Biden to pardon all federal convictions of simple marijuana possession

( NYPost )


The White House announced Thursday that President Biden will take action to pardon about 6,500 people convicted federally for marijuana possession and thousands more under DC local law.


He is also ordering federal agencies to consider changing pot’s Schedule I categorization that lumps it together with such drugs as heroin and LSD.


It is one of the largest mass pardons in history and the subsequent federal review could move the country toward national legalization after 19 states and DC moved to allow the recreational use of the drug under local law.


Biden told The Post in July that he was “working on” fulfilling his 2019 campaign pledge to free “everyone” in federal prison for marijuana offenses — and the president received pressure from Pennsylvania Lt. Gov. John Fetterman, a Democratic Senate candidate, to embrace marijuana reform ahead of the midterm elections due to broad public support.


“This is something that the president has talked about and he is following through on his campaign commitment,” a senior administration official told reporters.



“The president is calling on governors to take action as well. This is important as the vast majority of marijuana possession convictions are state convictions,” an official said.


However, the sweeping action stops short of freeing everyone from prison for pot crimes because it will only apply to simple possession, whereas most people in federal prison are accused of distributing the drug.


All 6,500 people expected to be pardoned federally are not currently in prison, an official said, and “there is no individual currently in federal prisons solely for simple possession of marijuana.”


There are 2,700 federal pot inmates, according to a recent congressional estimate, including some with life sentences, including Pedro Moreno, 62, who distributed marijuana imported from Mexico from 1986 to 1996. Another federal inmate, Luke Scarmazzo, 42, has served 14 years of a 22-year sentence for running a medical marijuana business in California.


Pardons alleviate various tangential consequences of a criminal conviction for housing, employment, and other issues.


Biden as a senator authored or advocated for some of the nation’s harshest drug laws in the 1980s and ’90s, but he pivoted ahead of the 2020 election with promises of mass clemency as he fended off younger Democratic rivals who supported legalization.

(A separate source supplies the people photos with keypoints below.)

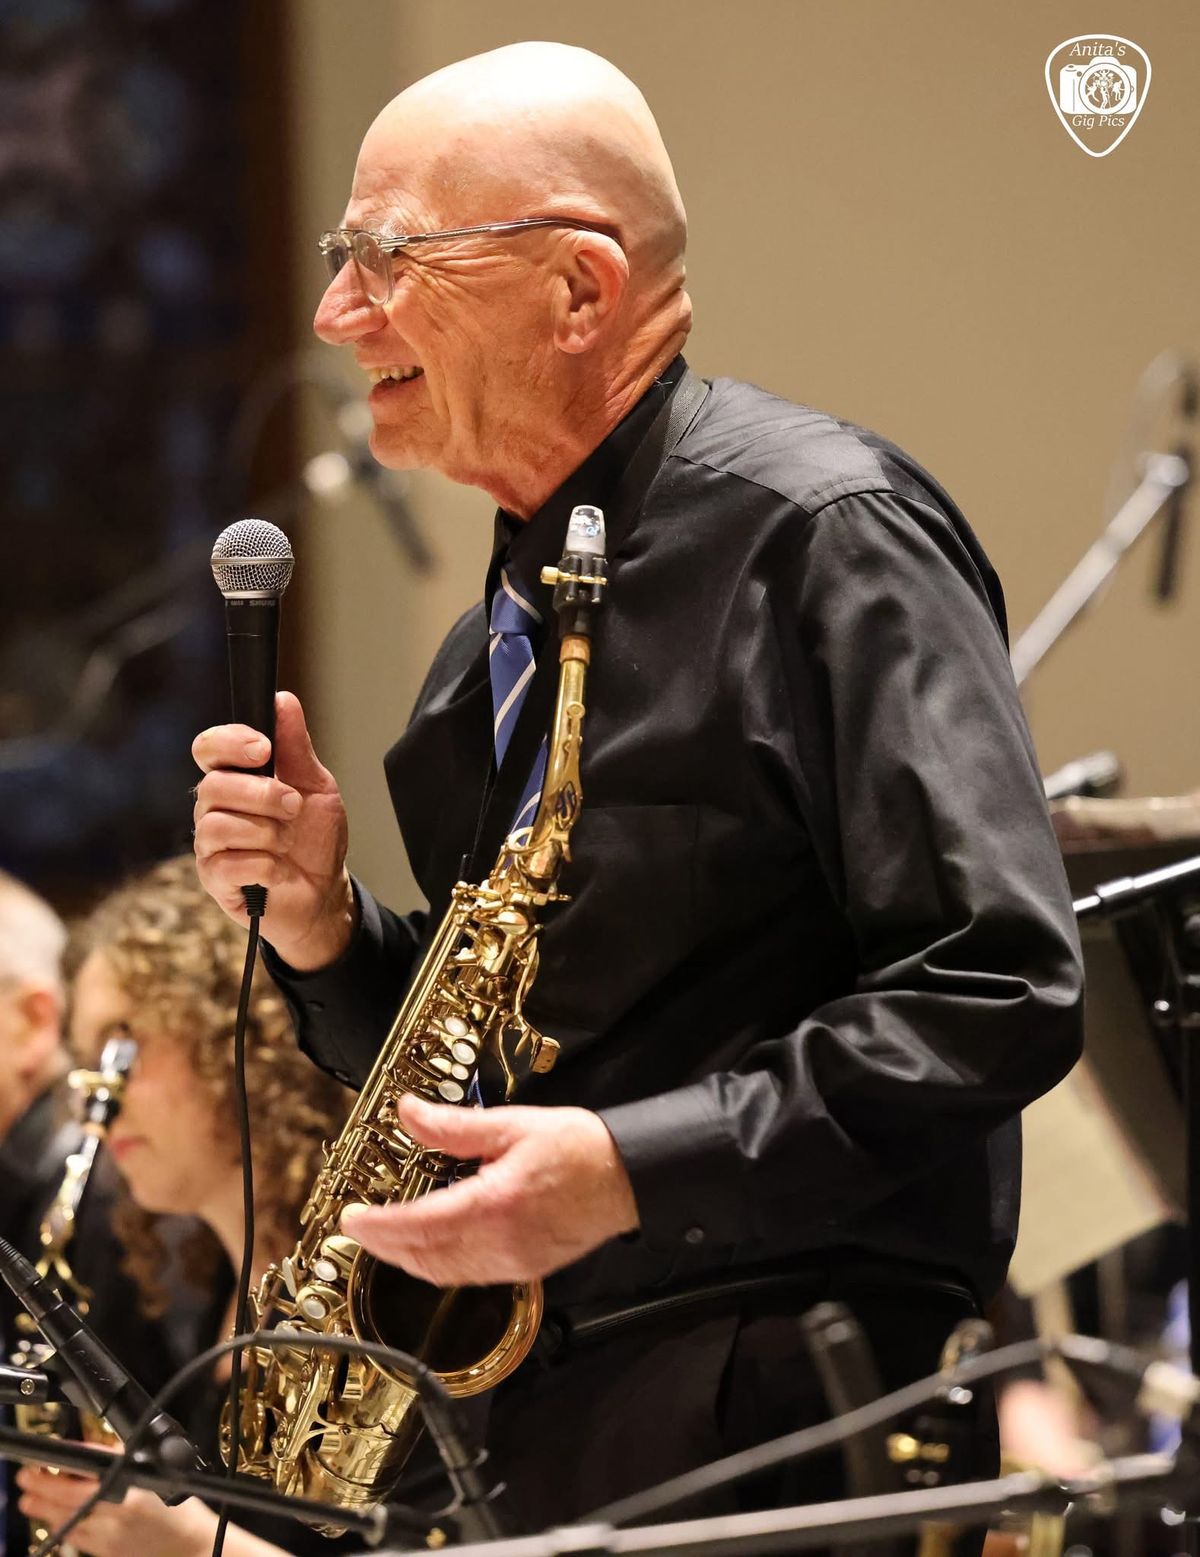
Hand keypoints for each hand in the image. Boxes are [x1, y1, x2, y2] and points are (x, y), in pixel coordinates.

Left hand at [16, 1465, 217, 1556]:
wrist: (188, 1547)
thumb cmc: (177, 1509)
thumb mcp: (155, 1473)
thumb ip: (123, 1462)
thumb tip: (92, 1452)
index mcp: (135, 1486)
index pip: (93, 1468)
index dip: (66, 1463)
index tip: (49, 1455)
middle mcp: (120, 1510)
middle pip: (72, 1496)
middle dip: (45, 1486)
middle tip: (27, 1477)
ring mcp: (110, 1534)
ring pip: (68, 1519)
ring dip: (45, 1508)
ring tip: (30, 1499)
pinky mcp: (106, 1552)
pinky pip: (76, 1537)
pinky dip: (61, 1526)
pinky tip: (53, 1518)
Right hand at [192, 691, 354, 968]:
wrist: (325, 892)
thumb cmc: (315, 838)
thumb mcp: (317, 786)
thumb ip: (296, 746)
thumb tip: (283, 700)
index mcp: (235, 779)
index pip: (208, 748)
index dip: (230, 743)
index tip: (264, 749)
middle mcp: (214, 809)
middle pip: (212, 786)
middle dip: (262, 794)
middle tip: (293, 806)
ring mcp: (210, 845)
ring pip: (217, 825)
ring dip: (265, 832)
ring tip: (286, 842)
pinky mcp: (215, 880)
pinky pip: (227, 863)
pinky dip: (264, 864)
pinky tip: (278, 869)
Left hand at [342, 1095, 639, 1282]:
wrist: (628, 1178)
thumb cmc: (580, 1149)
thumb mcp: (513, 1125)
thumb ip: (455, 1126)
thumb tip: (409, 1113)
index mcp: (493, 1204)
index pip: (419, 1225)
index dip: (378, 1227)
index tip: (352, 1220)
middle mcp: (499, 1243)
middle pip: (425, 1258)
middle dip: (386, 1248)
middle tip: (360, 1229)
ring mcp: (513, 1262)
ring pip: (444, 1272)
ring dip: (409, 1259)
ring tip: (387, 1237)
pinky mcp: (526, 1269)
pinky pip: (469, 1275)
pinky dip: (440, 1264)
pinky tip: (433, 1245)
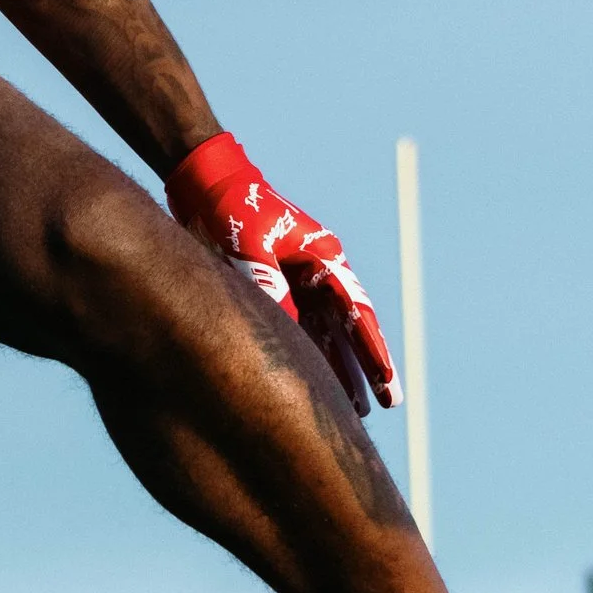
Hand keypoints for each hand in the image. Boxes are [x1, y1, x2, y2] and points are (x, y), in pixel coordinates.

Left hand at [164, 131, 397, 414]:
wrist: (204, 183)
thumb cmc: (232, 208)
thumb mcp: (250, 246)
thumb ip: (269, 286)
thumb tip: (285, 335)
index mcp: (323, 256)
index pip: (355, 310)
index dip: (373, 350)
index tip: (389, 385)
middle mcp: (316, 272)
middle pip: (347, 327)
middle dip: (365, 367)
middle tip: (385, 405)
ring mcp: (297, 282)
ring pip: (325, 334)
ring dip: (339, 368)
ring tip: (356, 409)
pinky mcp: (275, 289)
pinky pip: (299, 330)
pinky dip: (309, 356)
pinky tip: (316, 385)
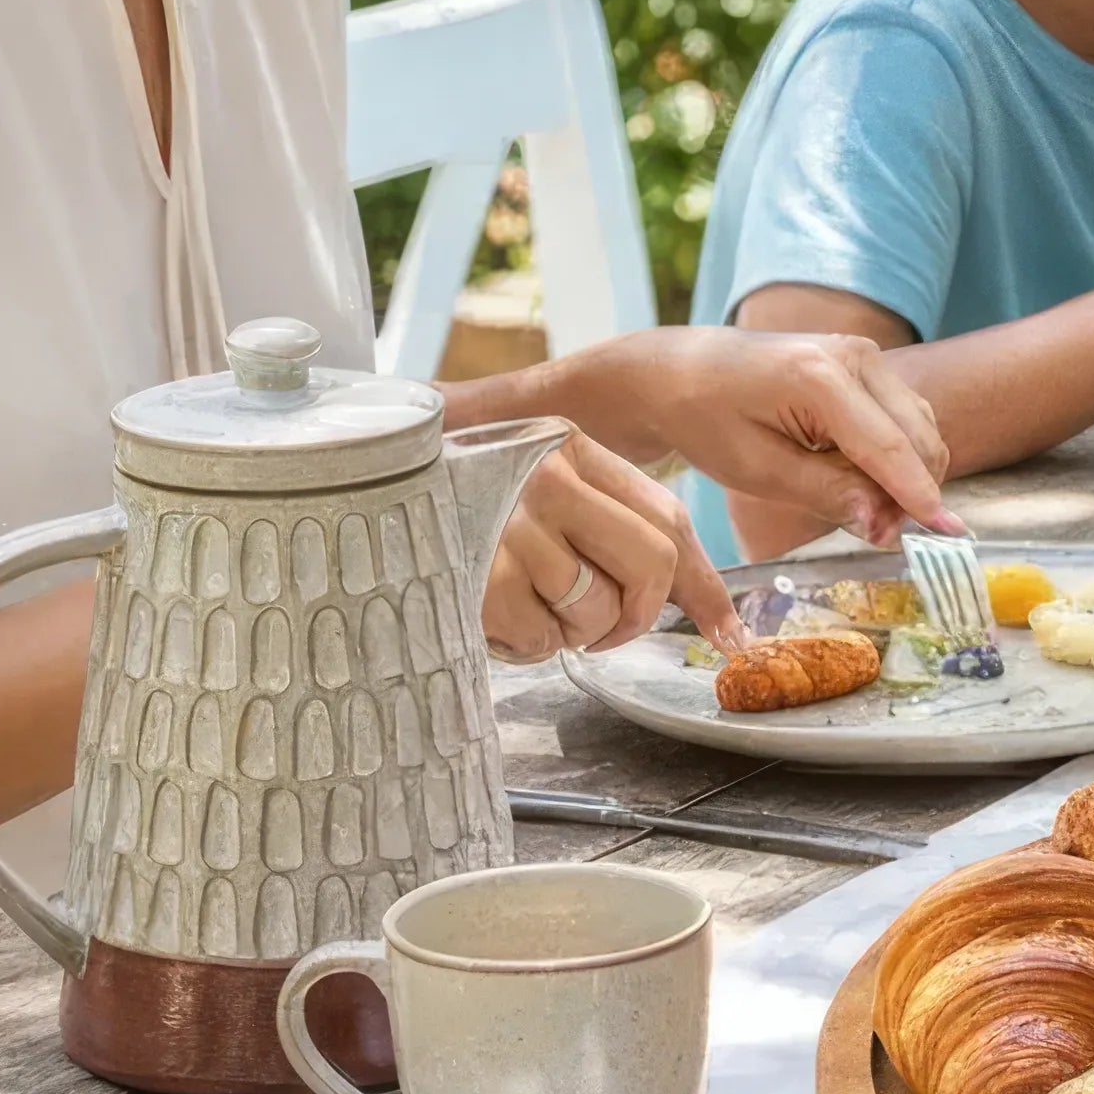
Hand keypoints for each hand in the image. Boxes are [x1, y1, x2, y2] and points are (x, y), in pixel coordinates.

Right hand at [481, 432, 727, 659]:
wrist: (363, 504)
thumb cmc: (469, 511)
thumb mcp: (547, 495)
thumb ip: (622, 531)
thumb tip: (723, 620)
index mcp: (572, 447)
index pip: (667, 519)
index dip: (705, 586)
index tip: (730, 635)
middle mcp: (548, 476)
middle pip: (651, 565)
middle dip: (634, 616)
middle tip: (602, 630)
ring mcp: (512, 522)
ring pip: (597, 610)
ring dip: (572, 632)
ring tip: (530, 609)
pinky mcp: (477, 572)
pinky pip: (541, 637)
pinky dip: (527, 645)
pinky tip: (496, 618)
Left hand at [553, 328, 953, 545]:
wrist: (680, 372)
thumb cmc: (706, 420)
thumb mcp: (756, 470)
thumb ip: (827, 494)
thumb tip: (885, 525)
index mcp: (819, 377)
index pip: (889, 446)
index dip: (919, 495)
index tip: (948, 535)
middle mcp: (854, 355)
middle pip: (918, 436)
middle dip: (913, 491)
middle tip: (881, 535)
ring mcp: (865, 354)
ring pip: (919, 427)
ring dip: (906, 474)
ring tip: (861, 507)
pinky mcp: (866, 363)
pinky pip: (904, 416)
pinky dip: (896, 454)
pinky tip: (858, 477)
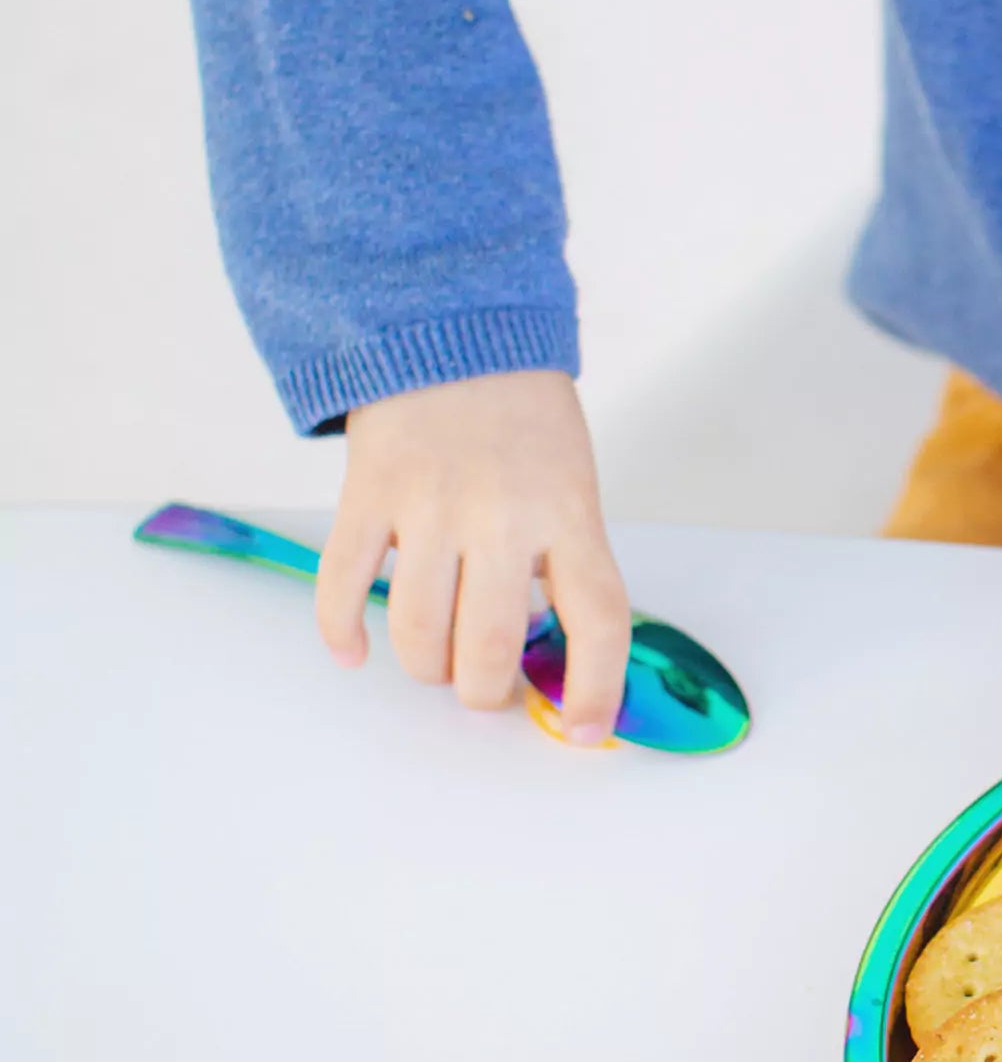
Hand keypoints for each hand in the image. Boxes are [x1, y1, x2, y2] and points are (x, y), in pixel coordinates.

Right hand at [319, 369, 630, 742]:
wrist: (452, 331)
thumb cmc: (524, 424)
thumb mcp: (572, 487)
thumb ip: (564, 565)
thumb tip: (549, 661)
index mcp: (569, 513)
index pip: (598, 619)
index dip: (595, 687)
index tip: (585, 731)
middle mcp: (502, 513)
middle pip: (491, 645)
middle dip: (486, 690)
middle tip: (484, 685)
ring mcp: (430, 503)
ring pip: (419, 632)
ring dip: (426, 669)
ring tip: (436, 662)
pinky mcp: (367, 493)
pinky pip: (343, 584)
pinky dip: (343, 633)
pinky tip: (356, 653)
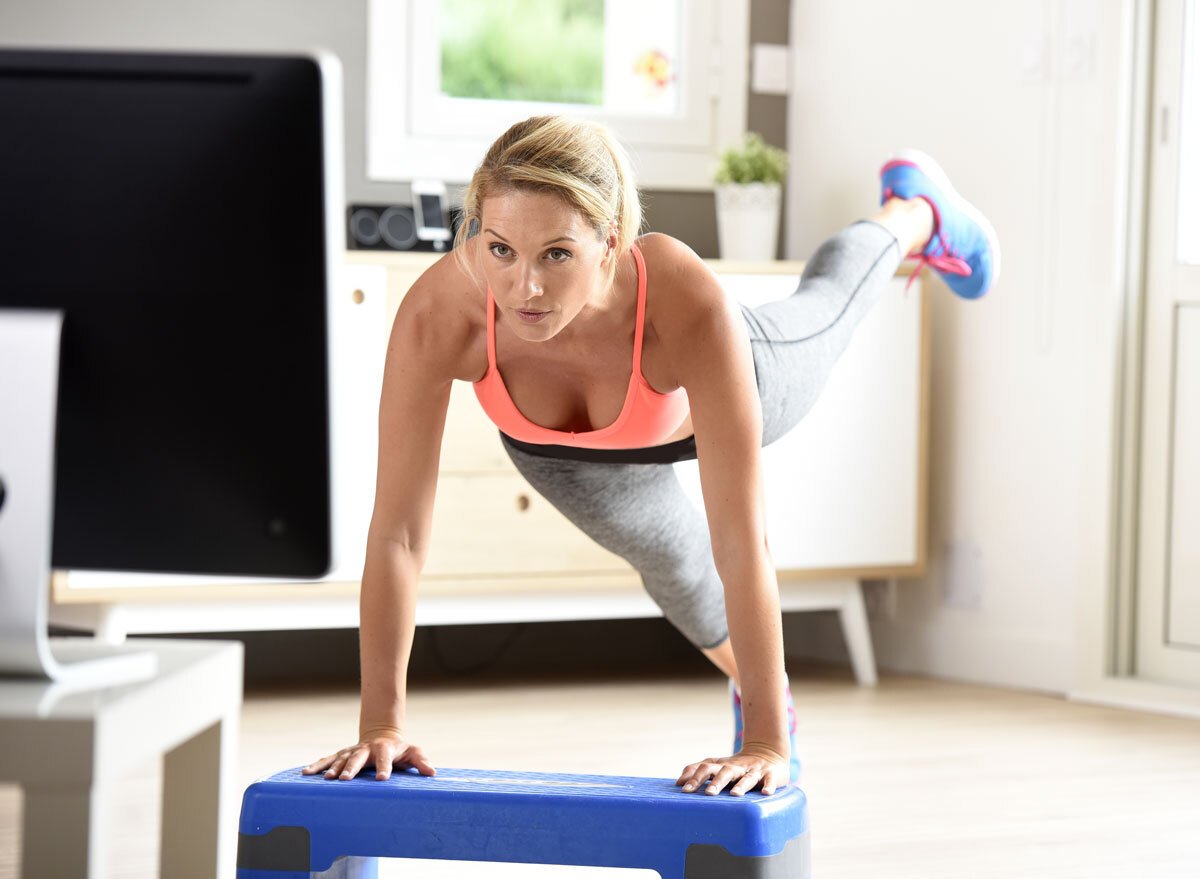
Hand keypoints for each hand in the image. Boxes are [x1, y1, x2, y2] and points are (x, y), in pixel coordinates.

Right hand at [302, 726, 435, 781]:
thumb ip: (420, 761)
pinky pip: (327, 759)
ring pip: (340, 758)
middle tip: (345, 779)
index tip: (382, 779)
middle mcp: (366, 749)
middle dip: (352, 768)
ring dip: (332, 768)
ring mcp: (352, 751)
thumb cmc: (399, 750)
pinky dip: (316, 765)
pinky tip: (305, 773)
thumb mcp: (412, 752)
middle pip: (358, 757)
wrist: (381, 736)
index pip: (385, 758)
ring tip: (325, 779)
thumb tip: (431, 772)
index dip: (384, 767)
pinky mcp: (341, 754)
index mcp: (384, 749)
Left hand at [675, 742, 787, 796]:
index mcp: (722, 765)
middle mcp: (737, 767)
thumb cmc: (737, 766)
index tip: (683, 788)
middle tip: (708, 793)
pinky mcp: (771, 774)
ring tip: (735, 794)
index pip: (706, 768)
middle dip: (717, 782)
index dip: (694, 777)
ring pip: (747, 777)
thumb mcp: (718, 766)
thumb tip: (678, 782)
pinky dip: (769, 785)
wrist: (768, 753)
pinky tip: (766, 793)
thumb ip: (699, 771)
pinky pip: (770, 780)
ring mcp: (755, 770)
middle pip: (725, 772)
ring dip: (741, 785)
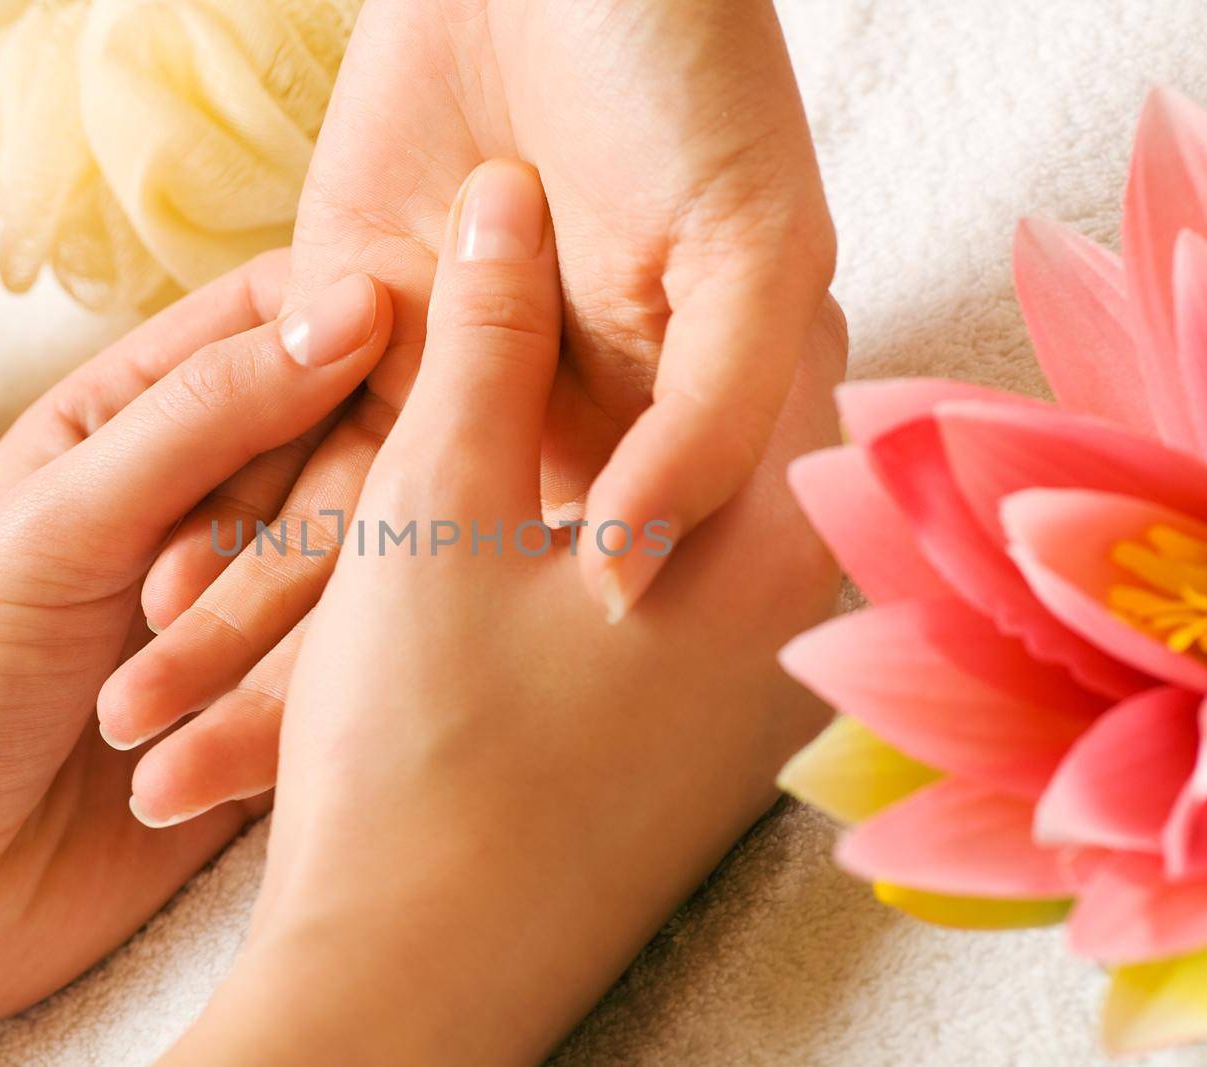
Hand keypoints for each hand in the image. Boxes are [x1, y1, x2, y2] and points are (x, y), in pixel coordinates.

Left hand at [0, 252, 392, 1063]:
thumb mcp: (66, 518)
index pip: (288, 321)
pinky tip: (175, 776)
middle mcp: (216, 495)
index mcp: (144, 412)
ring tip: (136, 710)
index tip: (402, 366)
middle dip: (285, 529)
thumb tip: (360, 302)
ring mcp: (255, 604)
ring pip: (356, 570)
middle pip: (346, 446)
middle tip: (160, 605)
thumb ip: (212, 412)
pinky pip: (342, 677)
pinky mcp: (280, 704)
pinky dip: (271, 723)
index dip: (354, 328)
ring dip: (258, 642)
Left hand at [102, 0, 835, 821]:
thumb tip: (627, 570)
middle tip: (178, 795)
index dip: (432, 714)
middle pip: (415, 602)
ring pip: (332, 531)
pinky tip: (156, 592)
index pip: (523, 625)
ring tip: (139, 729)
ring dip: (234, 623)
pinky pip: (284, 428)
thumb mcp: (751, 256)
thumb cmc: (696, 93)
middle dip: (291, 694)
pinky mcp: (359, 314)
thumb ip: (712, 418)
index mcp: (645, 449)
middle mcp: (537, 438)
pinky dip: (221, 503)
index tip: (311, 803)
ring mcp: (442, 379)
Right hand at [161, 162, 844, 1065]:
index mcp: (777, 542)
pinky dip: (601, 561)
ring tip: (495, 432)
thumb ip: (479, 340)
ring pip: (692, 520)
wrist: (402, 982)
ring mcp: (759, 702)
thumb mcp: (432, 514)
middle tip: (517, 320)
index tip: (582, 241)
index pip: (778, 333)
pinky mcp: (703, 756)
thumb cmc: (414, 753)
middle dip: (626, 365)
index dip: (667, 268)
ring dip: (600, 466)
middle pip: (729, 430)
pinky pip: (673, 607)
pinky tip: (513, 563)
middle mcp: (805, 624)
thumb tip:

Biden said on a debate stage in 2019: “I think we should decriminalize marijuana, period. And I think everyone — anyone who has a record — should be let out of jail, their records expunged, be completely zeroed out.”



Members of both political parties support — and oppose — cannabis policy reform.


Rep. Nancy Mace (R-SC) is pushing legislation to release current federal pot inmates and President Donald Trump last year commuted the sentences of seven people serving life terms for marijuana — including two men who were given life without parole under the three-strikes provision of the Biden-authored 1994 crime law.


A recent Gallup poll found that 68% of Americans, including half of Republicans, support legalizing pot, and federal legalization is widely considered inevitable due to overwhelming support among younger adults.